*** Block opens ***
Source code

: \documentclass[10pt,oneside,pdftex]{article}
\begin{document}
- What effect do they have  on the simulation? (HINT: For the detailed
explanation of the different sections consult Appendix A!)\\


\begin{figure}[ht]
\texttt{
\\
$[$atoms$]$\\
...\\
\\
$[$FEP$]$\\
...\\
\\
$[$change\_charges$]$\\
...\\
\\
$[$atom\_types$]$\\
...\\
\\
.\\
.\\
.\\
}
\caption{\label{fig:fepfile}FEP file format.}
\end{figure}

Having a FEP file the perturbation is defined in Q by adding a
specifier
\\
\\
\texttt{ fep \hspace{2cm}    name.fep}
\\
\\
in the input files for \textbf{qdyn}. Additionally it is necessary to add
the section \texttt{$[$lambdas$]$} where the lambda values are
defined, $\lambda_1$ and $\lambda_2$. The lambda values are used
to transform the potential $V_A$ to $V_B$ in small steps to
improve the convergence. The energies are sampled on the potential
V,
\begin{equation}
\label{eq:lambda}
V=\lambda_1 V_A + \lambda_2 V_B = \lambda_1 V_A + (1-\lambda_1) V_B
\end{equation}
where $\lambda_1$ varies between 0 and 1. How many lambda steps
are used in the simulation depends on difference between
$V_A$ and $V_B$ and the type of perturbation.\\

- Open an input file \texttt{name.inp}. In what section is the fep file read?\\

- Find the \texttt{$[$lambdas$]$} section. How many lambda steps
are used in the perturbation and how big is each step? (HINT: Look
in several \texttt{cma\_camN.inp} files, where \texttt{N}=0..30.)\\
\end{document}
*** Block closes ***
Job item:
Your response must consist of the entries, reproduced exactly.

Completed exercise:
Source code

: \documentclass[10pt,oneside,pdftex]{article}
\begin{document}
- What effect do they have  on the simulation? (HINT: For the detailed
explanation of the different sections consult Appendix A!)\\


\begin{figure}[ht]
\texttt{
\\
$[$atoms$]$\\
...\\
\\
$[$FEP$]$\\
...\\
\\
$[$change\_charges$]$\\
...\\
\\
$[$atom\_types$]$\\
...\\
\\
.\\
.\\
.\\
}
\caption{\label{fig:fepfile}FEP file format.}
\end{figure}

Having a FEP file the perturbation is defined in Q by adding a
specifier
\\
\\
\texttt{ fep \hspace{2cm}    name.fep}
\\
\\
in the input files for \textbf{qdyn}. Additionally it is necessary to add
the section \texttt{$[$lambdas$]$} where the lambda values are
defined, $\lambda_1$ and $\lambda_2$. The lambda values are used
to transform the potential $V_A$ to $V_B$ in small steps to
improve the convergence. The energies are sampled on the potential
V,
\begin{equation}
\label{eq:lambda}
V=\lambda_1 V_A + \lambda_2 V_B = \lambda_1 V_A + (1-\lambda_1) V_B
\end{equation}
where $\lambda_1$ varies between 0 and 1. How many lambda steps
are used in the simulation depends on difference between
$V_A$ and $V_B$ and the type of perturbation.\\

- Open an input file \texttt{name.inp}. In what section is the fep file read?\\

- Find the \texttt{$[$lambdas$]$} section. How many lambda steps
are used in the perturbation and how big is each step? (HINT: Look
in several \texttt{cma\_camN.inp} files, where \texttt{N}=0..30.)\\
\end{document}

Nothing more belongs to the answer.